▶ **REQUIRED ACTIONS**
- A) Please print everything in the disability employment article from "Part 1 of 2: Shinya" down to "trip to Japan.".
- B) According to the disability employment article, how many people work at e-no?

Celebrating Disability Employment Internationally

Celebrating Disability Employment Internationally

Part 1 of 2: Shinya Uehara

One of the most rewarding aspects of the work I do with the U.S. State Department is the opportunity it allows for me to, not only learn about disability employment on a global level, but to make impact on hiring practices. I have enjoyed getting to know so many wonderful people with disabilities around the world. As we continue to celebrate disability employment during the month of October, I thought you would be interested in getting to know a bit more about some of the people I met and more about disability employment internationally. This week I will be sharing interviews with Mr. Uehara and Mr. Yohena, two of the people with disabilities I met during my last trip to Japan.

Below is the translation of the first interview with Shinya Uehara. Mr. Uehara is an employee at “e-no”, an Okinawa-based company with a staff of 90 people. E-no originated in 1977 as an educational publishing house. As recognition of the health benefits bestowed by the Okinawan lifestyle has grown, the company has turned its expertise in shipping educational materials to one where customers from all over Japan can receive healthy food and natural cosmetics with Okinawan ingredients. E-no is committed to promoting healthy lifestyles and meaningful employment for all. I met Mr. Uehara and the team at e-no on my first full day in Okinawa through the program with the U.S. Embassy on the Economic Benefits of Employing People with Disabilities in Japan.

Interview with Mr. Shinya Uehara

What is your job at e-no?

I take care of other members who have disabilities. My job is to select the products for shipment, to prepare for mailing, and to put in the data for employees’ purchase.

I’ve been working (for 17 years), but when I first started I didn’t know what to do, But Tokie-san and Etsuko-san taught me many things. For example, I’d like to thank them for teaching me about transfer slips and shipment labels. In addition, I thank them for helping me to grow. I like my job in the distribution center and printing out the transfer slips. My job is rewarding and we all smile when we work and cooperate with each other. My dream is to have a family and build a house.

What would you like to tell Americans about Okinawa?

▶ **SUPPLIED INFORMATION**

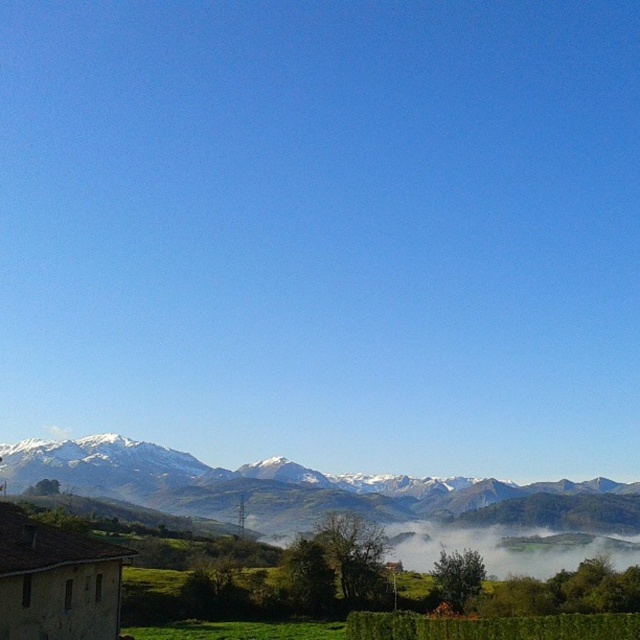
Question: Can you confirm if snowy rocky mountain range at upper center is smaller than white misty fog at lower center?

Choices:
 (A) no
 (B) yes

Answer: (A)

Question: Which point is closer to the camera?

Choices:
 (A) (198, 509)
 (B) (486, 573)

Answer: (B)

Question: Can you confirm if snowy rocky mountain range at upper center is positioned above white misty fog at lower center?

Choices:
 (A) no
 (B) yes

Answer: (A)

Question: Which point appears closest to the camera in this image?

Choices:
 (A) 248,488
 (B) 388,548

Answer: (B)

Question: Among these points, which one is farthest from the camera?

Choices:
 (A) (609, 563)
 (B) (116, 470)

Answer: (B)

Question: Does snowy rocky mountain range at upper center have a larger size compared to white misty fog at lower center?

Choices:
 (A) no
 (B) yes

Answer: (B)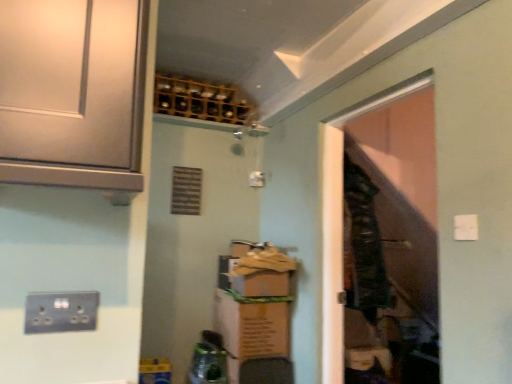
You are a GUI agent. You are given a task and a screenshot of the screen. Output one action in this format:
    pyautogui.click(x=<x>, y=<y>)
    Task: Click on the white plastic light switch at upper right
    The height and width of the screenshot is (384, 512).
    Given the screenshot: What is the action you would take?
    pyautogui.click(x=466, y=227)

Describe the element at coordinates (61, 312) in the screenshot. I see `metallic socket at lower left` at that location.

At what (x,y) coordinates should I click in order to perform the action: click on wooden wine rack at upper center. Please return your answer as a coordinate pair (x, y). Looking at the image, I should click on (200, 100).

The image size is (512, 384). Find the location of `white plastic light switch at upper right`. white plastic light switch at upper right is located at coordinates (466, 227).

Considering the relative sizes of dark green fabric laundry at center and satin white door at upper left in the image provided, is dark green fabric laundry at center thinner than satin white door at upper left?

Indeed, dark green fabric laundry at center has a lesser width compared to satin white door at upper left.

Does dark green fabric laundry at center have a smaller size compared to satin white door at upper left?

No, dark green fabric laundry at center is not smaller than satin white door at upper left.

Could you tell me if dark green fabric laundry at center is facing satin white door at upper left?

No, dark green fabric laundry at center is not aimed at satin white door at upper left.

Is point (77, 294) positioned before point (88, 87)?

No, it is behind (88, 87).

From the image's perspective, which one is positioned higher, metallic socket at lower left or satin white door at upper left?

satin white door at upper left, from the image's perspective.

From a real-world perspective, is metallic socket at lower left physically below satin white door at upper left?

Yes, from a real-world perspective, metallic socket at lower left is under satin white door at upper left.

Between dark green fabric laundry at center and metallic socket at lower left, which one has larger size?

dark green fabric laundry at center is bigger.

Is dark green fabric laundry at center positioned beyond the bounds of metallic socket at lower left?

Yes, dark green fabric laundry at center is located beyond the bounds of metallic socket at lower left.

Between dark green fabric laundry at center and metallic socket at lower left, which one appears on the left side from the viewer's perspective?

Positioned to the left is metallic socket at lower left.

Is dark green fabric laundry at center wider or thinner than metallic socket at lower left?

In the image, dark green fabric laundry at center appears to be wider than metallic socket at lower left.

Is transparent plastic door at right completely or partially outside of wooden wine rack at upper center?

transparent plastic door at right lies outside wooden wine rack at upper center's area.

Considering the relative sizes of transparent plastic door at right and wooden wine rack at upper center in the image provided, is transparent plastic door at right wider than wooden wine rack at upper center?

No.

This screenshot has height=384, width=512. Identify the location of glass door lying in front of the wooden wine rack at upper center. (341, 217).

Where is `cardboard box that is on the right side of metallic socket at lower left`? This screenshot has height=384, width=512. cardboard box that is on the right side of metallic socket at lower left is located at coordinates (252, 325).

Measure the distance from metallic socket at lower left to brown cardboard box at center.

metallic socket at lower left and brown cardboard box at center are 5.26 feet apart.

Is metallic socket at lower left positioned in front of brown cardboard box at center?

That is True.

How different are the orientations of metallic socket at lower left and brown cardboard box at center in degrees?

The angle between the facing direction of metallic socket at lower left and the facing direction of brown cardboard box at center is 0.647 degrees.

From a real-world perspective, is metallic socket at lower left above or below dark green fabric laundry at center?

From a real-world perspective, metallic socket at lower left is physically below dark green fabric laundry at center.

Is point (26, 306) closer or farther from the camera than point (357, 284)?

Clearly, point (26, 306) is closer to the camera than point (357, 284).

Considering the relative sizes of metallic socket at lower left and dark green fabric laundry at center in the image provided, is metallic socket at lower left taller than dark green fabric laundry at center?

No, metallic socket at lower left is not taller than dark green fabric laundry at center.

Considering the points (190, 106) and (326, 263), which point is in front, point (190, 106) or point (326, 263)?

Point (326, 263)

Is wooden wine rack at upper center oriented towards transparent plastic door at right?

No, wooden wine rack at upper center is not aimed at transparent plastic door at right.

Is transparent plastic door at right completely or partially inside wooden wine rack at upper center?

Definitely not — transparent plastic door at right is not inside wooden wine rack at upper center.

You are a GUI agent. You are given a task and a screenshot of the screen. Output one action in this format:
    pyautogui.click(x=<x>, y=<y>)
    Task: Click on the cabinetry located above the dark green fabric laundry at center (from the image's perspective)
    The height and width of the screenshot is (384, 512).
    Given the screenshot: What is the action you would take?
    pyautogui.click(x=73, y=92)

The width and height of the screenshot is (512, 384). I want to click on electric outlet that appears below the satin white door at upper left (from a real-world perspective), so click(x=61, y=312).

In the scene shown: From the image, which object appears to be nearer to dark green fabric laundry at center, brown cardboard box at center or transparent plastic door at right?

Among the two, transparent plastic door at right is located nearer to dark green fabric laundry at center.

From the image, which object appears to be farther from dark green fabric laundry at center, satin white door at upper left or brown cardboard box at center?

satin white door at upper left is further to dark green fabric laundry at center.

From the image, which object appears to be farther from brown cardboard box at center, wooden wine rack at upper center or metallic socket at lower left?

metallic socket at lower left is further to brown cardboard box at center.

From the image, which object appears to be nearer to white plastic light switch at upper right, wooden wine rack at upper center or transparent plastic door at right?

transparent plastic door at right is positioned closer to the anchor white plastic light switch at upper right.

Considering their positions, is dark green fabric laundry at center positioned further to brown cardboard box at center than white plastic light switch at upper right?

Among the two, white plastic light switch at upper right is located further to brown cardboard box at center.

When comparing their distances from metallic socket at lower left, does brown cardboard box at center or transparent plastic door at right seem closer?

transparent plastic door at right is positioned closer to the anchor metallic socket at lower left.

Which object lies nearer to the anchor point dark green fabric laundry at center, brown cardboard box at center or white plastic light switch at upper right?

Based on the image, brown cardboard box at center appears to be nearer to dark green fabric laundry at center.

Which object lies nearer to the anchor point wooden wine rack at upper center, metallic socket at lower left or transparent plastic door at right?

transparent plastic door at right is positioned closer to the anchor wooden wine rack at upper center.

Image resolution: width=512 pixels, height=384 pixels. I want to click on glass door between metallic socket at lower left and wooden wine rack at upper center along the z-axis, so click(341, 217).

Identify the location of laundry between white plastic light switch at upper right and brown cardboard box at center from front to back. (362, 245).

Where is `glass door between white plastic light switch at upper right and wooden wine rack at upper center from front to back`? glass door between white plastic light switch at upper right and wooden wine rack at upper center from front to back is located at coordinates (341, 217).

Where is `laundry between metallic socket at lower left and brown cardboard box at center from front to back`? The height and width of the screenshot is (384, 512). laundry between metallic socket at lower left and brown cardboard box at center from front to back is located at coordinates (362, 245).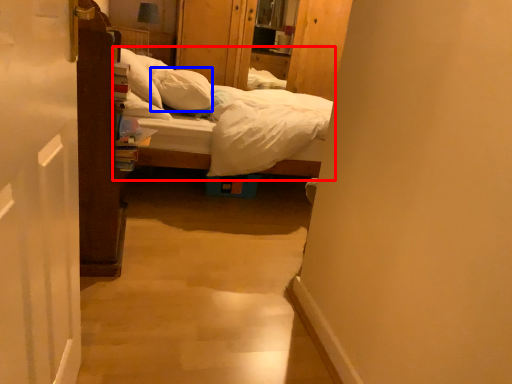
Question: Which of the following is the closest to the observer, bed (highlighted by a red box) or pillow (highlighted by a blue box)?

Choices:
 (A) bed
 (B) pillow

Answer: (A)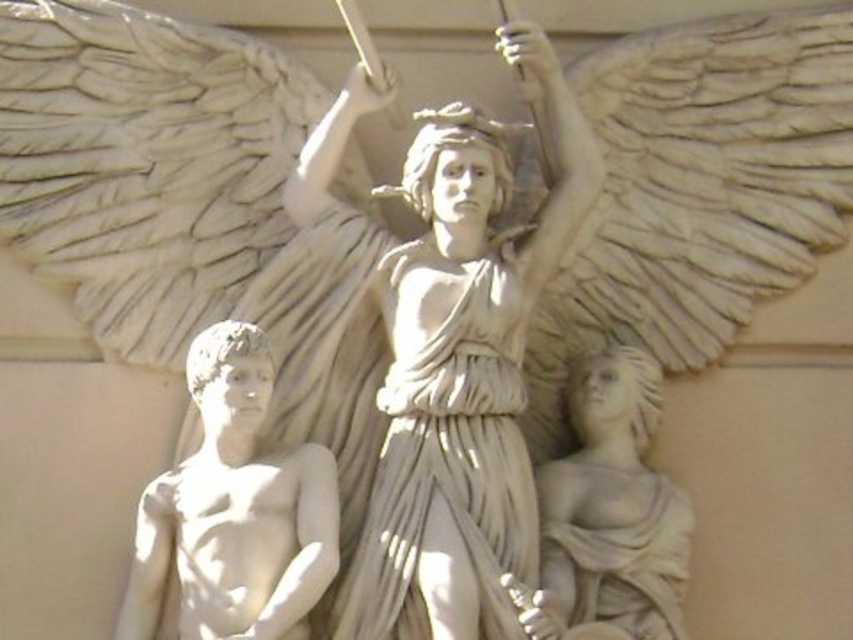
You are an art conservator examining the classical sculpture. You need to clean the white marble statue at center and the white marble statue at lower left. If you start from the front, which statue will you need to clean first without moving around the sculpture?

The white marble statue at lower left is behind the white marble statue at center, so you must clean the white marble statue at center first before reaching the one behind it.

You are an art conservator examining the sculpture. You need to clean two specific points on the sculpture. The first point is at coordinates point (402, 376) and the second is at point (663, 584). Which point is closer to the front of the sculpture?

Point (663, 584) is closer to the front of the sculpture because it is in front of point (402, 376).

==

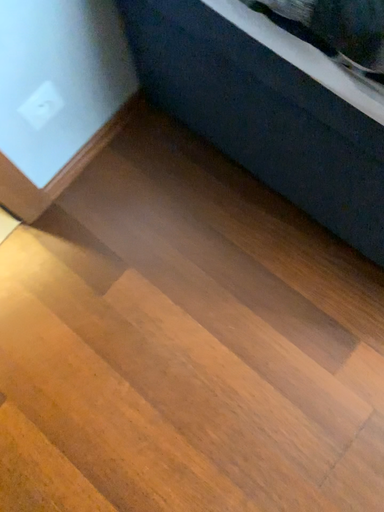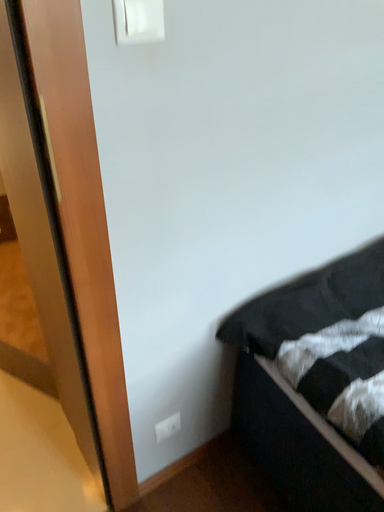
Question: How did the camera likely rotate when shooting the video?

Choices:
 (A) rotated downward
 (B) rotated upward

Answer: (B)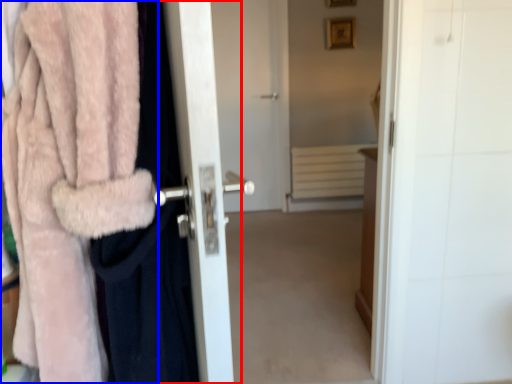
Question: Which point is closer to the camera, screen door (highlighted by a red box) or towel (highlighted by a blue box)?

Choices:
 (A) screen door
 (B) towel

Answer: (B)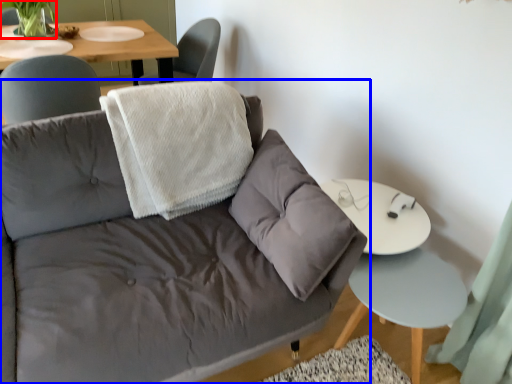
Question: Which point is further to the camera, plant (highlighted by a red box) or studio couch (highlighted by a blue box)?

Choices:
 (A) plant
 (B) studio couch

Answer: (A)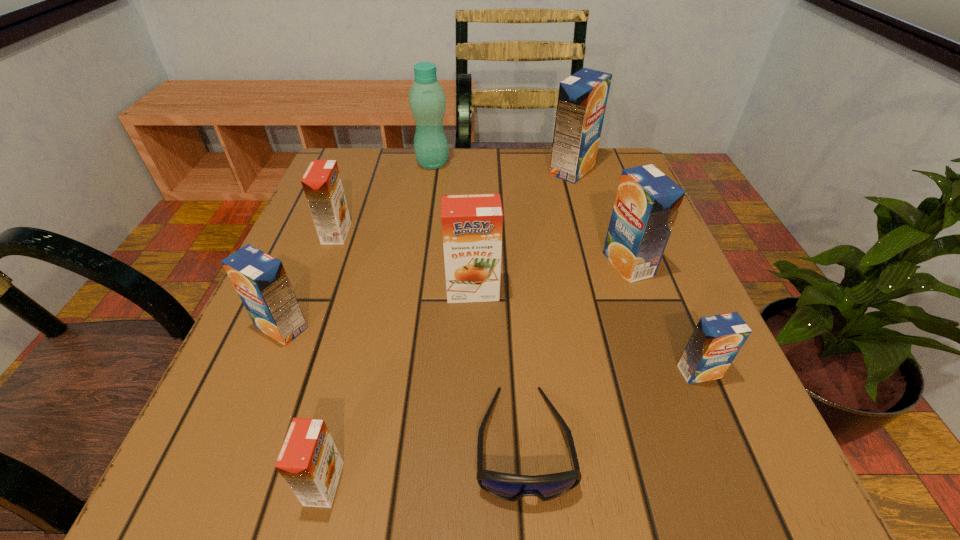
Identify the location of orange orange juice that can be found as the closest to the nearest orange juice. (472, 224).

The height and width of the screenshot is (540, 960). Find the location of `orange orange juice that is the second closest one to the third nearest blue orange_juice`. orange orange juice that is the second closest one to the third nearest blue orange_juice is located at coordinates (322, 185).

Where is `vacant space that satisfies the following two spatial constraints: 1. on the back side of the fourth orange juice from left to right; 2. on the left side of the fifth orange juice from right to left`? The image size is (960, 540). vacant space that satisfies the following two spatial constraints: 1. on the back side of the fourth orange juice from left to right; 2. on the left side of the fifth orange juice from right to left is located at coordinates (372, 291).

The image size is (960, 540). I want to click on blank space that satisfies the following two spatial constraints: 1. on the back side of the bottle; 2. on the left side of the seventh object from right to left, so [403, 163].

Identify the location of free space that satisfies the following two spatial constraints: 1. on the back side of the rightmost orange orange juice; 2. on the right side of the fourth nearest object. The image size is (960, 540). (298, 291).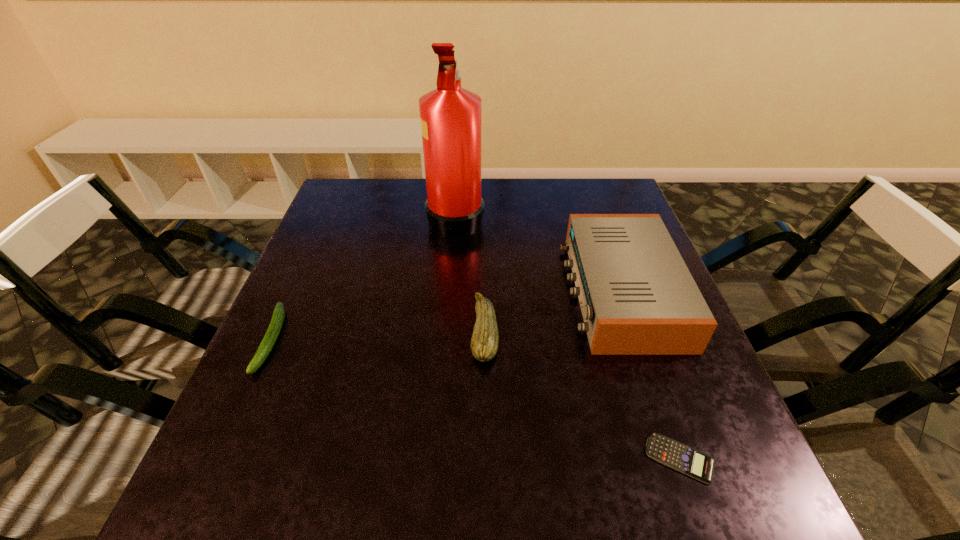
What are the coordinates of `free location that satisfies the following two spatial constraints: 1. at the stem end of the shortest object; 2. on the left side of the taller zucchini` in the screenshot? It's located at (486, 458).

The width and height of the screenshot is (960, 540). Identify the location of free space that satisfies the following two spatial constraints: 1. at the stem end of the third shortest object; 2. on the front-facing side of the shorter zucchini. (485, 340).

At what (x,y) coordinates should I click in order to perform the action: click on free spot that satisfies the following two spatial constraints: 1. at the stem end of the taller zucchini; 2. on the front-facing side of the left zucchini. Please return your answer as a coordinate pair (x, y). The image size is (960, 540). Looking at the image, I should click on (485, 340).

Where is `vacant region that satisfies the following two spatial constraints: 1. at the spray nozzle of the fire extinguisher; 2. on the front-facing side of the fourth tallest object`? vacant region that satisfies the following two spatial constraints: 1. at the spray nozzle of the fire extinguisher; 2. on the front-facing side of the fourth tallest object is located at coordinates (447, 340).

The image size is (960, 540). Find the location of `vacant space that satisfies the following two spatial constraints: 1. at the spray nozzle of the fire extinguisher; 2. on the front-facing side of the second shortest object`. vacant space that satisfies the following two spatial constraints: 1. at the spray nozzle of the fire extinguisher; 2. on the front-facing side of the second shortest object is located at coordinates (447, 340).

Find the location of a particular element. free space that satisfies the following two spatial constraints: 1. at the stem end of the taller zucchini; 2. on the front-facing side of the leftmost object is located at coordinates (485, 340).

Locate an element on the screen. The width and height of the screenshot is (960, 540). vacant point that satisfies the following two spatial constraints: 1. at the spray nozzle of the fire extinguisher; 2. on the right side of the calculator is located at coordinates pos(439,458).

▶ **TASK RESPONSES**
- A)
Part 1 of 2: Shinya Uehara

One of the most rewarding aspects of the work I do with the U.S. State Department is the opportunity it allows for me to, not only learn about disability employment on a global level, but to make impact on hiring practices. I have enjoyed getting to know so many wonderful people with disabilities around the world. As we continue to celebrate disability employment during the month of October, I thought you would be interested in getting to know a bit more about some of the people I met and more about disability employment internationally. This week I will be sharing interviews with Mr. Uehara and Mr. Yohena, two of the people with disabilities I met during my last trip to Japan.

- B) 90 people.